L.M. Ericsson Telephone Co.'s chairman, Lars Ramqvist, will leave in March, the company announced Thursday, the same day it reported another quarterly loss and a grim financial outlook.
Ramqvist told Ericsson he will not be available for re-election as chairman at the shareholders' meeting in March. Ramqvist, who has been part of Ericsson's top ranks for 22 years, did not offer a reason for his departure.
Michael Treschow, who now heads Swedish white-goods maker Electrolux AB, will replace him, Ericsson said in a statement. The appointment is subject to approval by shareholders at the general meeting of shareholders in March.
In its quarterly financial report, Ericsson said the slowdown in the market for telecommunication systems, its main market, had worsened in the third quarter. It reported a net loss of 4 billion krona (US$375 million as of Sept. 30, the last day of the period being reported).

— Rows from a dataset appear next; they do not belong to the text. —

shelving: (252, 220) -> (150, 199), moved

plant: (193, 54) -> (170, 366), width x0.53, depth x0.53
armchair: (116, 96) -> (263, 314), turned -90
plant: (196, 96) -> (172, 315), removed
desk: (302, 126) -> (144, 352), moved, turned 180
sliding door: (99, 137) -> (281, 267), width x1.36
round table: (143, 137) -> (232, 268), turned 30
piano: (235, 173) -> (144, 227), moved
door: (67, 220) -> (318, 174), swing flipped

In the same quarter last year, Ericsson booked a 4.4 billion krona net profit.
The loss is much slimmer than the second quarter when Ericsson, burdened by heavy restructuring charges, reported a 14.2 billion krona loss. Slowing business, particularly in Latin America, pushed sales down to 54.6 billion krona, a 19 percent drop from 67.3 billion krona in last year's third quarter, Ericsson said, noting that it still beat the competition with its mobile systems sales.
Mobile handset sales dropped slightly sequentially from 7.7 million units in the second quarter to 7.2 million units in the third. A higher selling price resulted in a somewhat improved financial result for the business, Ericsson said. Last year, the company reported it shipped 10.8 million mobile phones in the third quarter.

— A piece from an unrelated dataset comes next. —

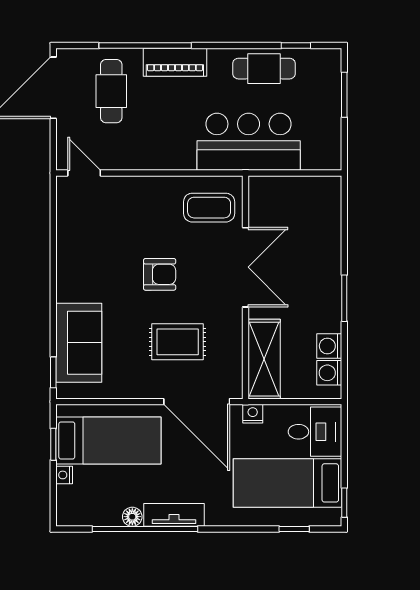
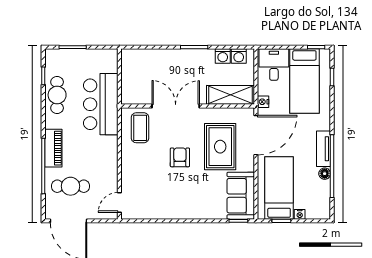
rug: (178, 342) -> (220, 147), width x1.36, depth x1.43
sofa: (79, 343) -> (241, 196), moved, turned -90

For the full year, Ericsson expects the number of mobile phones bought by users to be around 400 million, slightly above the 390 million forecast by rival Nokia Corp.
Ericsson will stop including mobile phones sales volumes in its financial reports beginning next quarter, in future reporting only earnings as a result of the spin-off of its mobile phone business into a joint venture with Sony.

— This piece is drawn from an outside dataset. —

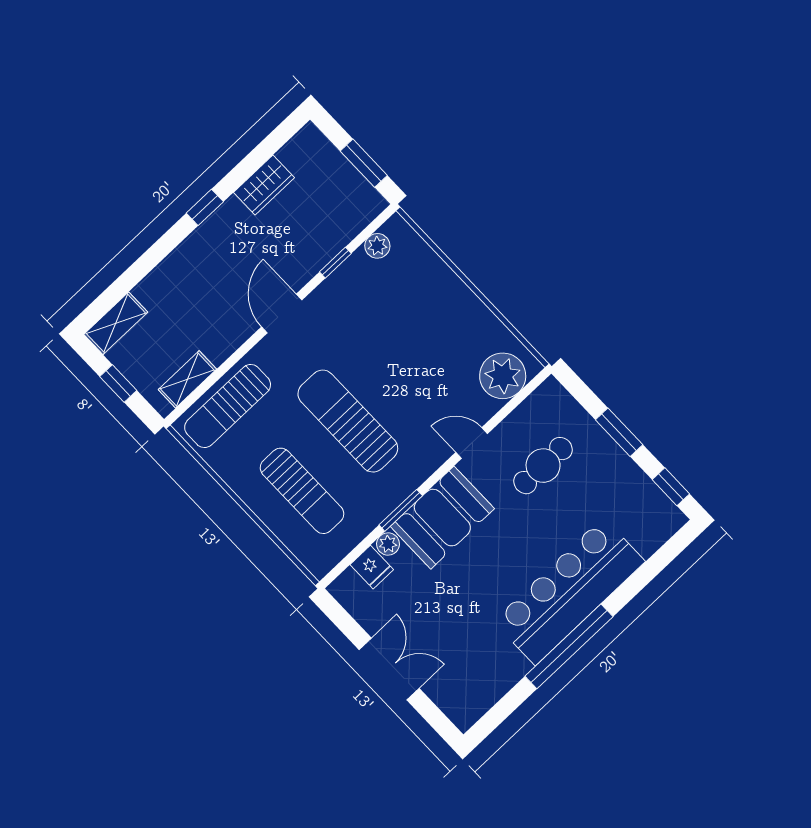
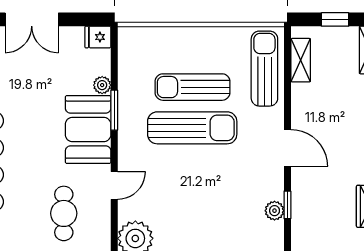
plant: (377, 246) -> (275, 211), moved
sun lounger: (302, 491) -> (193, 87), moved
fridge: (372, 567) -> (98, 37), moved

An efficiency program to bring Ericsson back to profitability, announced in April, is bringing more savings than expected, Ericsson said. This year, the company will save about 7 billion krona, as opposed to the 5.5 billion krona previously planned, Ericsson said. The cost-cutting program involves 10,000 job cuts.
Difficult market conditions will persist well into next year, with the growth rate in 2002 expected to be no more than 10 percent, Ericsson said. Mobile operators are looking at the health of their own business before investing in network expansions, Ericsson said.